■ Vorgegebener Text:
▬▬▬▬▬▬
Finanzwirtschaft, Politik und Organisierte Kriminalität

Alle Banker der Welt wehren sich dagegen, mit Mafia-Bossen in einen Topf geworfen zu werden. Aber warum eigentlich? Wir haben es längst mit Zweckgemeinschaften zu tun, die mit krimineller Energie, überlegenem Sachverstand und asozialer Gesinnung ein ganzes Wirtschaftssystem gefährden

Mafiosi begehen Morde. Banker machen Bankgeschäfte. Politiker arbeiten für das Gemeinwohl. Wiederholt man solche Sätze oft genug, werden sie zu tragenden Säulen der Gesellschaft. Was aber passiert, wenn sich in Banken mafiöse Strukturen breit machen? Im Dezember 2013 verhängte die EU-Kommission gegen sechs internationale Großbanken Bußgelder in Höhe von insgesamt 1,71 Milliarden Euro, weil ihre – angeblich von Gier getriebenen – Mitarbeiter mittels äußerst schädlicher Finanzoperationen die wichtigen Leitzinssätze „Euribor“ und „Libor“ manipuliert hatten. Zwei Händlerringe sprachen sich jahrelang in verschwörerischer Weise ab und beeinflussten auf diese Weise nach bisherigen Erkenntnissen Geschäfte im Wert von 500 Billionen Dollar. Acht Banken waren daran beteiligt.

Die Deutsche Bank kassierte mit 725 Millionen Euro die höchste Strafe. Die Akten eines Arbeitsgerichtsprozesses belegen, dass die Zinsmanipulationen in der größten Bank des Landes eine Selbstverständlichkeit waren und nicht nur auf das „Fehlverhalten“ von „Einzeltätern“ zurückgeführt werden können, wie führende Vorstände erklärt haben. Das zuständige Gericht ließ sich davon aber nicht beeindrucken und sprach sogar von einem „System organisierter Unverantwortlichkeit“. Dabei dürfte der Schaden, den dieses System angerichtet hat, die Gewinne aller weltweiten Mafia-Organisationen übertreffen.
▬▬▬▬▬▬
■ Ihre Aufgabe: Geben Sie aus dem Text über Banken und Organisierte Kriminalität den Abschnitt wortgetreu wieder, der mit „Mafiosi begehen Morde.“ beginnt und mit „waren daran beteiligt.“ endet. Die Auflistung brauchen Sie zur Bearbeitung nicht.

■ Datenzeilen:
▬▬▬▬▬▬
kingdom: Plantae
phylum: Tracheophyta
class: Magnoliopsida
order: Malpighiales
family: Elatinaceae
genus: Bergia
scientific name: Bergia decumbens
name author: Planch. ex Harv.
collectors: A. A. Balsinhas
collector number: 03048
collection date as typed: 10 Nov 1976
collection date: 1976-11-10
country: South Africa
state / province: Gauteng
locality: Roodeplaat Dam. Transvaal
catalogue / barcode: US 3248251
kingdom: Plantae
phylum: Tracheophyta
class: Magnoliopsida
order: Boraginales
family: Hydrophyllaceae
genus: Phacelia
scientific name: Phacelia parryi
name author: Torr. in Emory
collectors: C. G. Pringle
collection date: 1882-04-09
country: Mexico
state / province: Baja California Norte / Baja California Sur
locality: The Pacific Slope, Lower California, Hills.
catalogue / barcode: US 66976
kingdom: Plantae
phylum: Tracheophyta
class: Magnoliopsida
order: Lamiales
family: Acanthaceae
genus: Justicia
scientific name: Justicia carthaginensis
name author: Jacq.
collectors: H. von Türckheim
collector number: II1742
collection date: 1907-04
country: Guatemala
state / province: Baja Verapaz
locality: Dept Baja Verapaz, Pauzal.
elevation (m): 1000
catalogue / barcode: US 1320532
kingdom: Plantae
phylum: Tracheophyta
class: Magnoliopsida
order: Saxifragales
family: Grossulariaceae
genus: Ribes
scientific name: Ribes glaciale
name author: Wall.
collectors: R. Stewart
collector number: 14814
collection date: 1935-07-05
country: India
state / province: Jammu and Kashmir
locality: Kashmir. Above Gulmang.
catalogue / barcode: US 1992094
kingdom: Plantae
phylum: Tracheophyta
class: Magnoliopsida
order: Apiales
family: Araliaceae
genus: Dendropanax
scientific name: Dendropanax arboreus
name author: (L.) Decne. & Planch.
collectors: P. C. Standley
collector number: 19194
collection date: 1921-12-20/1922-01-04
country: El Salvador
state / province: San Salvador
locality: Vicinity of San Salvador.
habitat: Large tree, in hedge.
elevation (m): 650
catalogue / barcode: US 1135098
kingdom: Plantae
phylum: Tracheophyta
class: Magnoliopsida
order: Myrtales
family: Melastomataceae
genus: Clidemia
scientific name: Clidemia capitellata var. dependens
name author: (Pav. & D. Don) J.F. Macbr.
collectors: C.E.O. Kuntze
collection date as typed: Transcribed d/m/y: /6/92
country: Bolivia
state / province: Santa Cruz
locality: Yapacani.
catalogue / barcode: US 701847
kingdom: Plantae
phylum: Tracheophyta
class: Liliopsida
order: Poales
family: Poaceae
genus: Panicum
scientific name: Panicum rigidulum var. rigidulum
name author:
▬▬▬▬▬▬
■ Lösung der Aufgabe:
Mafiosi begehen Morde. Banker machen Bankgeschäfte. Politiker arbeiten für das Gemeinwohl. Wiederholt man solche Sätze oft genug, werden sie zu tragenden Säulen der Gesellschaft. Was aber passiert, wenn sich in Banken mafiöse Strukturen breit machen? Im Dezember 2013 verhängte die EU-Kommission gegen sechs internationale Großbanken Bußgelder in Höhe von insgesamt 1,71 Milliarden Euro, weil ihre – angeblich von Gier getriebenen – Mitarbeiter mittels äußerst schädlicher Finanzoperationen die wichtigen Leitzinssätze „Euribor“ und „Libor“ manipuliert hatten. Zwei Händlerringe sprachen sich jahrelang in verschwörerischer Weise ab und beeinflussten auf diese Weise nach bisherigen Erkenntnissen Geschäfte im Wert von 500 Billionen Dollar. Acht Banken waren daran beteiligt.